Antoinette shows me a special picture. I don't know exactly what she means when she says it's the last story. She explains: “Once, my mother said that she could have had ten years of pure happiness in her marriage. A decade, since we were twins ten years old, when we went skiing in the mountains on May 16. Here you see Marianne. You know the story ... " Antoinette's face suddenly becomes very serious and after a short pause she continues, "... the story of Grand Saint-Bernard?


On the ski tour we passed this monastery, which we originally wanted to visit. My mother was actually too tired, but Marianne had dreamed of the St. Bernard rescue dogs the night before and now insisted on looking at the dogs. She hurried on ahead, over the little hill behind which the monastery lay. Only when we got to the top of the hill, did we have a view of the monastery and Marianne, but we couldn't see what was going on there. My father was with her already, but we still didn't quite understand ... was he feeding the dogs? Only when we got closer did we realize that the dogs had attacked Marianne and at that moment they started attacking us. They were usually locked away before visitors arrived, but this time they had been forgotten. My parents defended us with the ski poles and finally we were able to flee to the monastery. I don't know how much time passed, maybe five minutes or an hour, before my father came to us and said: "Marianne est morte" (Marianne is dead). My parents cried ...", there is peace on Antoinette's face as she remembers, "In these moments I felt a very, very strong love of my parents for me."


The family stayed in the monastery overnight and ended the ski tour the next day. On the way home, Antoinette's younger sisters kept asking for Marianne. Even her baby sister kept calling for her: “Manna! Manna! Manna!” (Marianne). Then Antoinette remembers many people, the preaching of her uncle, and above all, lots of flowers...

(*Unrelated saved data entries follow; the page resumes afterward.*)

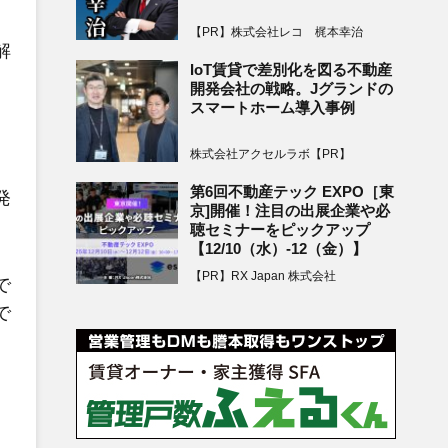
【PR】株式会社レコ 梶本幸治
解
IoT賃貸で差別化を図る不動産
開発会社の戦略。Jグランドの
スマートホーム導入事例
株式会社アクセルラボ【PR】
第6回不動産テック EXPO［東
発
京]開催！注目の出展企業や必
聴セミナーをピックアップ
【12/10（水）-12（金）】
【PR】RX Japan 株式会社
で
で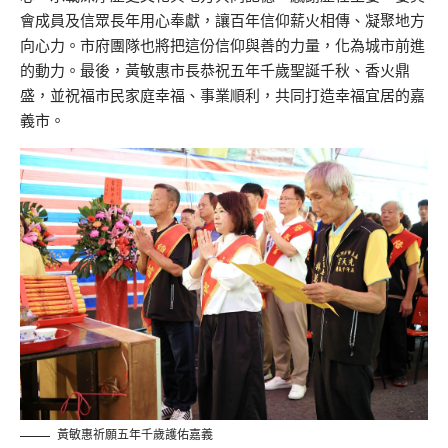
會成員及信眾長年用心奉獻，讓百年信仰薪火相傳、凝聚地方
向心力。市府團隊也將把這份信仰與善的力量，化為城市前進
的動力。最後，黃敏惠市長恭祝五年千歲聖誕千秋、香火鼎
盛，並祝福市民家庭幸福、事業順利，共同打造幸福宜居的嘉
義市。
黃敏惠祈願五年千歲護佑嘉義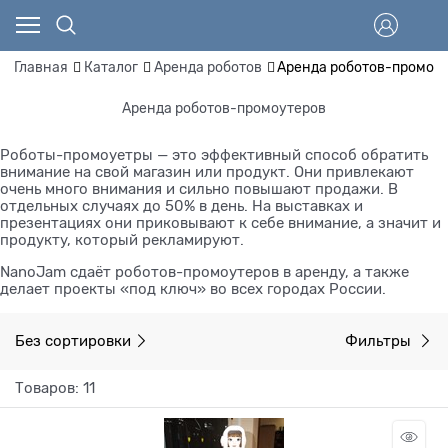
Главная
Каталог
Аренда роботов
Аренда роботов-промоу
Аренда роботов-промоутеров
Роботы-промоуетры — это эффективный способ обратить
внимание на свой магазин или продукт. Они привлекают
очень много внимания и сильно повышают продажи. В
отдельных случаях до 50% в день. На выставках и
презентациях они приковывают к себе внимание, а значит и
продукту, который рекламируют.
NanoJam сдаёт роботов-промоутеров в аренду, а также
делает проекты «под ключ» во всех городах России.
Без сортировки
Фильтры
Товаров: 11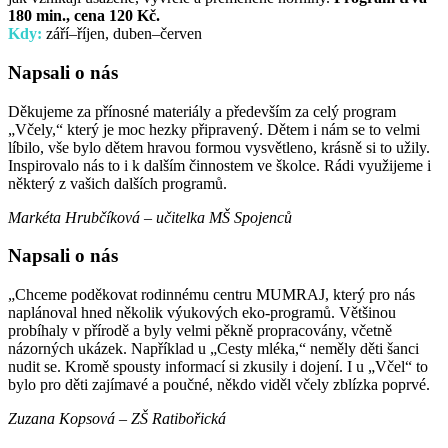
180 min., cena 120 Kč.
Kdy:
září–říjen, duben–červen
Napsali o nás
Děkujeme za přínosné materiály a především za celý program
„Včely,“ který je moc hezky připravený. Dětem i nám se to velmi
líbilo, vše bylo dětem hravou formou vysvětleno, krásně si to užily.
Inspirovalo nás to i k dalším činnostem ve školce. Rádi využijeme i
některý z vašich dalších programů.
Markéta Hrubčíková – učitelka
MŠ Spojenců
Napsali o nás
„Chceme poděkovat rodinnému centru MUMRAJ, který pro nás
naplánoval hned několik
výukových eko-programů. Většinou
probíhaly v přírodě a byly velmi pěkně propracovány,
včetně
názorných ukázek. Například u „Cesty mléka,“
neměly děti šanci
nudit se. Kromě
spousty informací si zkusily i dojení. I u „Včel“ to
bylo pro děti zajímavé a
poučné, někdo viděl včely zblízka poprvé.
Zuzana Kopsová – ZŠ Ratibořická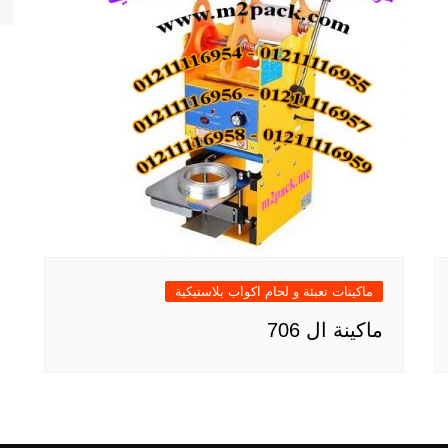
ماكينات تعبئة و لحام اكواب بلاستيكية
ماكينة ال 706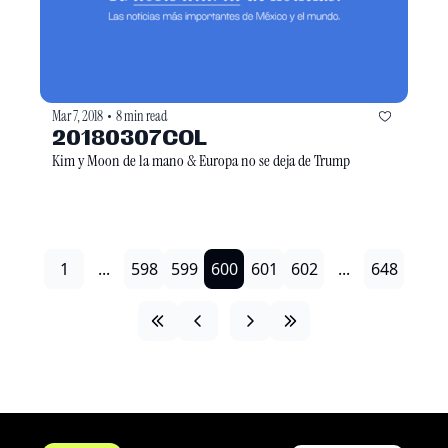
Mar 7, 2018
8 min read
•
20180307COL
Kim y Moon de la mano & Europa no se deja de Trump
1
...
598
599
600
601
602
...
648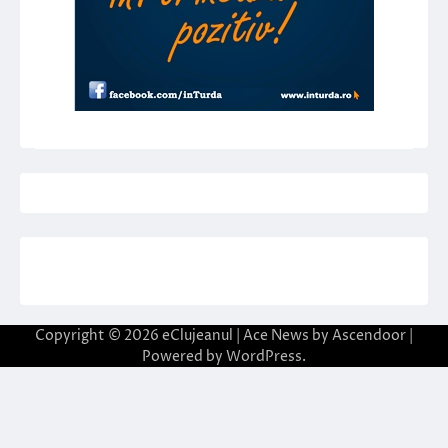
Copyright © 2026
eClujeanul
| Ace News by
Ascendoor
|
Powered by
WordPress
.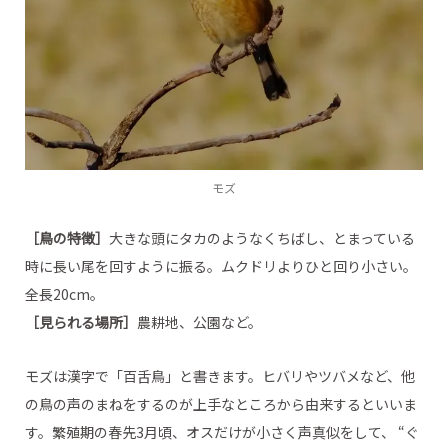
モズ
［鳥の特徴］
大きな頭にタカのようなくちばし、とまっている
時に長い尾を回すように振る。ムクドリよりひと回り小さい。
全長20cm。
［見られる場所］
農耕地、公園など。
モズは漢字で「百舌鳥」と書きます。ヒバリやツバメなど、他
の鳥の声のまねをするのが上手なところから由来するといいま
す。繁殖期の春先3月頃、オスだけが小さく声真似をして、 “ぐ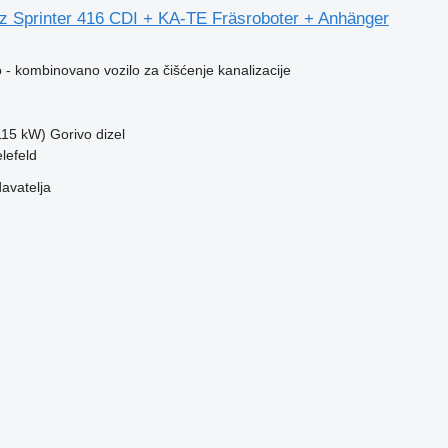
 Sprinter 416 CDI + KA-TE Fräsroboter + Anhänger
- kombinovano vozilo za čišćenje kanalizacije
(115 kW)
Gorivo
dizel
lefeld
davatelja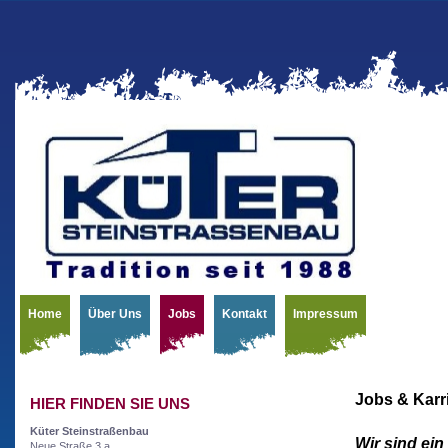
Home
Über Uns
Jobs
Kontakt
Impressum
Jobs & Karr
HIER FINDEN SIE UNS
Küter Steinstraßenbau
Wir sind ei
Neue Straße 3 a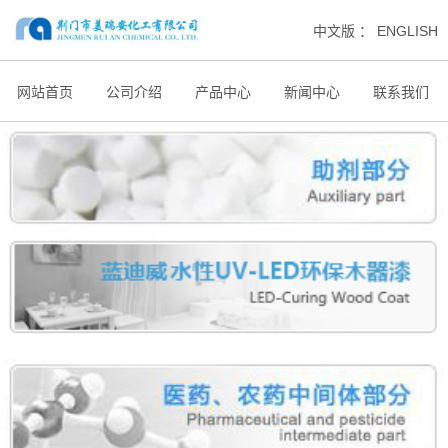
中文版
：
ENGLISH
网站首页
公司介绍
产品中心
新闻中心
联系我们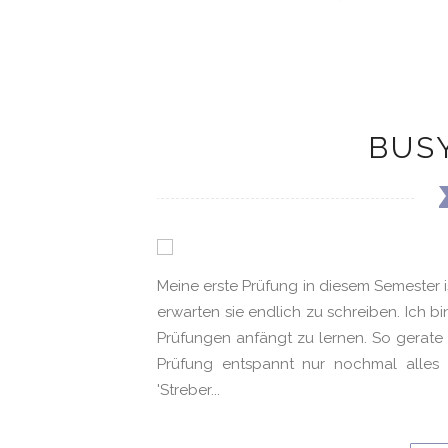
BUSY
Meine erste Prüfung in diesem Semester i
erwarten sie endlich zu schreiben. Ich b
Prüfungen anfängt zu lernen. So gerate 
Prüfung entspannt nur nochmal alles
'Streber...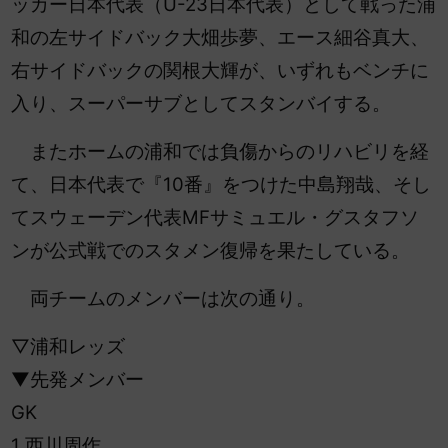
ッカー日本代表（U-23日本代表）として戦った浦
和の左サイドバック大畑歩夢、エース細谷真大、
右サイドバックの関根大輝が、いずれもベンチに
入り、スーパーサブとしてスタンバイする。
またホームの浦和では負傷からのリハビリを経
て、日本代表で『10番』をつけた中島翔哉、そし
てスウェーデン代表MFサミュエル・グスタフソ
ンが公式戦でのスタメン復帰を果たしている。
両チームのメンバーは次の通り。
▽浦和レッズ
▼先発メンバー
GK
1 西川周作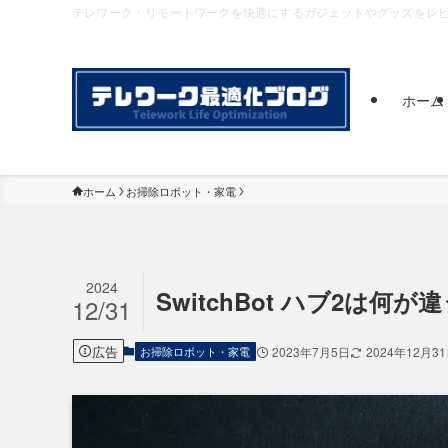
テレワーク・リモートワークを快適にするガジェットやグッズをレ
ホーム
ホーム
お掃除ロボット・家電
2024
SwitchBot ハブ2は
12/31
広告
お掃除ロボット・家電
2023年7月5日
2024年12月3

She continues: “During this time Claudine and I walked together to our sister's grave every day, which was about 45 minutes away. On the way I kept hearing people on the street saying, "This is her twin sister!" Even my father said to me that if he looked at me, he would see Marianne. We only wore black for a year and got a lot of visitors. From that point on, we started to pray more as a family, and in general, our faith grew stronger.”


Antoinette's niece was named after Marianne and has also received an exceptionally strong faith. One day she visited the monastery for two days. When she stood in front of it, she began to praise God. The monks found out who she was and asked for forgiveness. But Antoinette's father was never angry in his heart at the monastery.

On the way to the ski tour on May the 16

The twins in the snow

To be continued... 

At the age of 14, Antoinette and Claudine attended secondary school. For this, the two had to move back to Genève, where they lived with different relatives. The two sisters could only go home one weekend a month, which was very difficult for them.


Antoinette says: “I grew up in a Christian family, but at 17 I wanted faith to play a larger role in my life. I had the impression that it was good to do what Marianne wanted, which she could no longer do.  So, I wrote to my parents that I would become a missionary in Africa instead of Marianne.”


Antoinette also wrote to a mission society in Paris that the Lord had called her on a mission. She didn't really want to, but she still wanted to be obedient. Antoinette received a refusal on the grounds that she was not yet ready for the mission. Upon hearing that, she was quite relieved. Antoinette later studied natural science at the university. She says slyly: “I just wanted to find a job that would make it impossible to send me on a mission. In my imaginations, missionaries were always single. But I had met someone I wanted to marry…I wanted a family."